When Diana and her then husband Chris moved to Shenley Farm at Headcorn, she bought her first plane.

“When I bought the Dauphin (a four-seater), and we were flying across the channel a lot, I did think – I’ve got my husband and my two children, and what a responsibility.

“But my checks were very meticulous, and my aeroplane was not insured for anyone else to fly.”

“My husband and I went to Deauville to the air rallies, and it was unusual for a woman to be flying her own plane to air rallies in those days.

“I got attention – I was quite a good pilot.”

It was in the early 1960s that pilots began flying into Headcorn, which was then and still is, a working farm.

“We had the sheep on the runway and if somebody was coming in we used to clear the sheep,” says Diana.

As Headcorn expanded and its reputation grew, visitors included leader of the Red Arrows Ray Hanna, Pashley, founder of the flying club at Shoreham Airport, and Sheila Scott, the first British pilot to fly solo around the world.

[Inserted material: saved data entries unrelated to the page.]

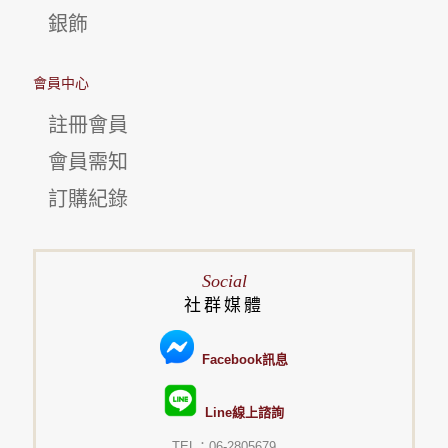
銀飾
會員中心
註冊會員
會員需知
訂購紀錄
Social
社群媒體
Facebook訊息
Line線上諮詢
TEL：06-2805679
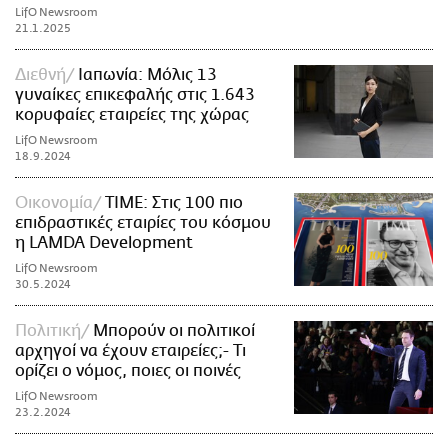
LifO Newsroom
21.1.2025
Διεθνή
Ιαπωνία: Μόλις 13
γυναίκες επικεφαλής στις 1.643
κορυφαίες εταιρείες της χώρας
LifO Newsroom
18.9.2024
Οικονομία
TIME: Στις 100 πιο
επιδραστικές εταιρίες του κόσμου
η LAMDA Development
LifO Newsroom
30.5.2024
Πολιτική
Μπορούν οι πολιτικοί
αρχηγοί να έχουν εταιρείες;- Τι
ορίζει ο νόμος, ποιες οι ποινές
LifO Newsroom
23.2.2024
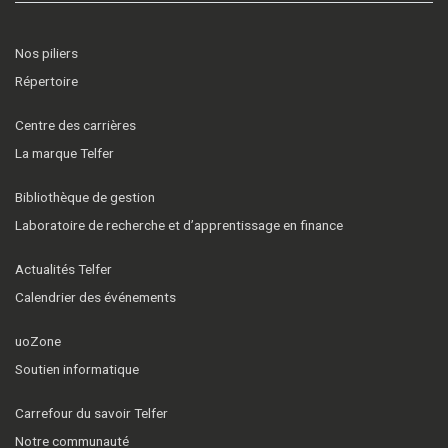
Nos piliers
Répertoire
Centre des carrières
La marque Telfer
Bibliothèque de gestion
Laboratoire de recherche et d’apprentissage en finance
Actualités Telfer
Calendrier des événements
uoZone
Soutien informatique
Carrefour du savoir Telfer
Notre communauté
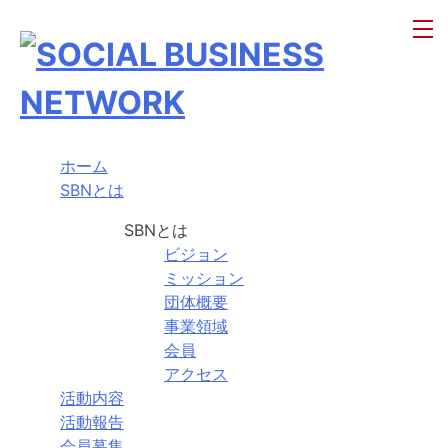
ホーム
SBNとは
SBNとは
ビジョン
ミッション
団体概要
事業領域
会員
アクセス
活動内容
活動報告
会員募集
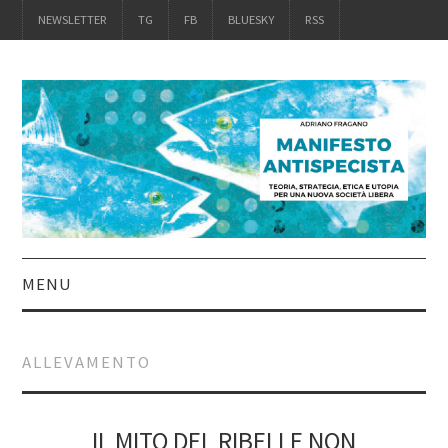
NEWSLETTER
TG
FB
BLUESKY
RSS
MENU
INTRO
ALLEVAMENTO
IL LIBRO
ACQUISTALO
IL MITO DEL RIBELLE NON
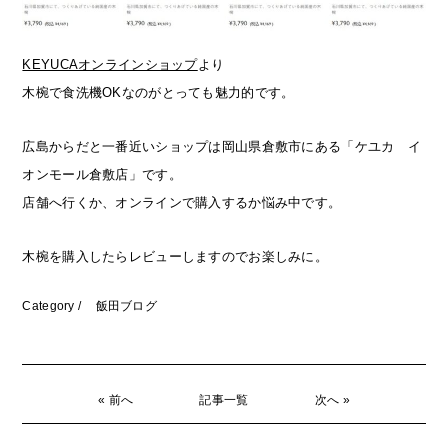
KEYUCAオンラインショップ
より
木椀で食洗機OKなのがとっても魅力的です。
広島からだと一番近いショップは岡山県倉敷市にある「ケユカ イ
オンモール倉敷店」です。
店舗へ行くか、オンラインで購入するか悩み中です。
木椀を購入したらレビューしますのでお楽しみに。
Category /
飯田ブログ
« 前へ
記事一覧
次へ »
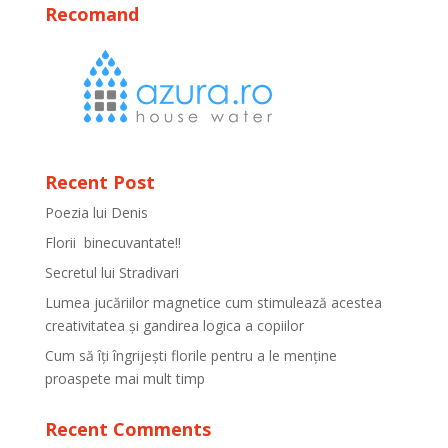
Recomand
Recent Post
Poezia lui Denis
Florii binecuvantate!!
Secretul lui Stradivari
Lumea jucăriilor magnetice cum stimulează acestea
creativitatea și gandirea logica a copiilor
Cum să îți îngrijești florile pentru a le menține
proaspete mai mult timp
Recent Comments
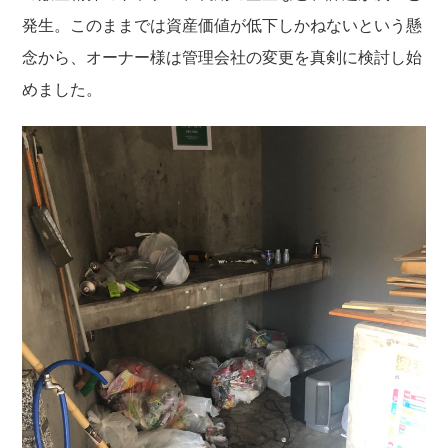
発生。このままでは資産価値が低下しかねないという懸
念から、オーナー様は管理会社の変更を真剣に検討し始
めました。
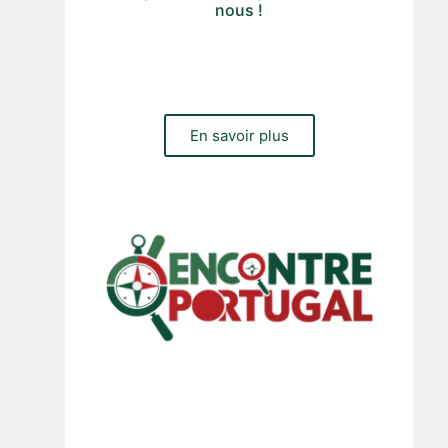
nous !
Vous avez besoin d'un site web, d'une boutique en ligne
ou d'une gestion du trafic payant et organique pour votre
entreprise ? Contactez notre équipe
En savoir plus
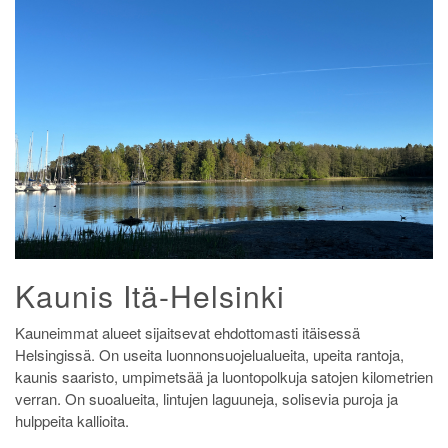
Kaunis Itä-Helsinki
Kauneimmat alueet sijaitsevat ehdottomasti itäisessä
Helsingissä. On useita luonnonsuojelualueita, upeita rantoja,
kaunis saaristo, umpimetsää ja luontopolkuja satojen kilometrien
verran. On suoalueita, lintujen laguuneja, solisevia puroja ja
hulppeita kallioita.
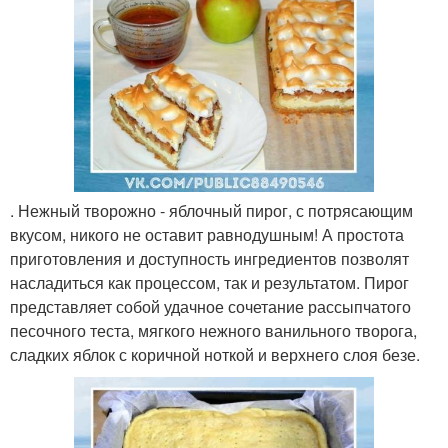
. Нежный творожно - яблочный пирог, с потрясающим
вкусом, никого не оставит равнодушным! А простота
приготовления и доступность ингредиентов позволят
насладиться как процессом, так и результатом. Пирог
представляет собой удачное сочетание рассыпчатого
песочного теста, мягкого нежного ванильного творога,
сладких яблок с коричной ноткой и верхнего слоя безе.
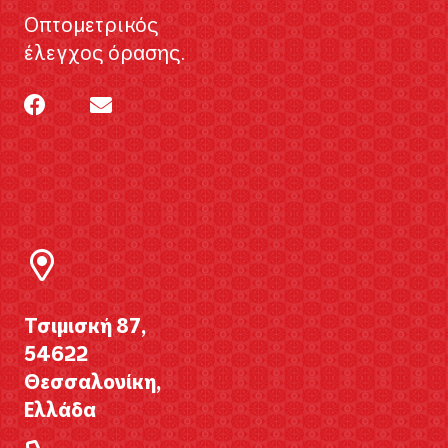
Οπτομετρικός
έλεγχος όρασης.
Τσιμισκή 87,
54622
Θεσσαλονίκη,
Ελλάδα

In 1964, Diana was asked by an army air corps pilot friend to go on a trip to South Africa to help fly the single-engine aircraft.

“I think we did something like 97 hours flying,” says Diana. “One of the most amazing sights was the moving of the Abu Simbel temple from the air. The pyramids from the air were incredible.”

The pair got as far as Khartoum before having to turn round as a result of unrest in Djerba.

Diana continued to fly when she had split up with Chris and met her second husband Robin, and lived in Suffolk.

“Robin was an agricultural merchant – it was easier to see the fields from the air, and I used to take him up quite a lot to do that,” says Diana.

Diana has been living in Pett Level for 25 years and has strong connections with Headcorn through her son and his family.

In fact she is now encouraging the next generation of pilots in the family. At 16, her granddaughter Alice is learning to fly.

“I push her a bit, I give her presents of flying lessons,” says Diana.

Redhead in the Clouds (Berforts Group Ltd) is out now.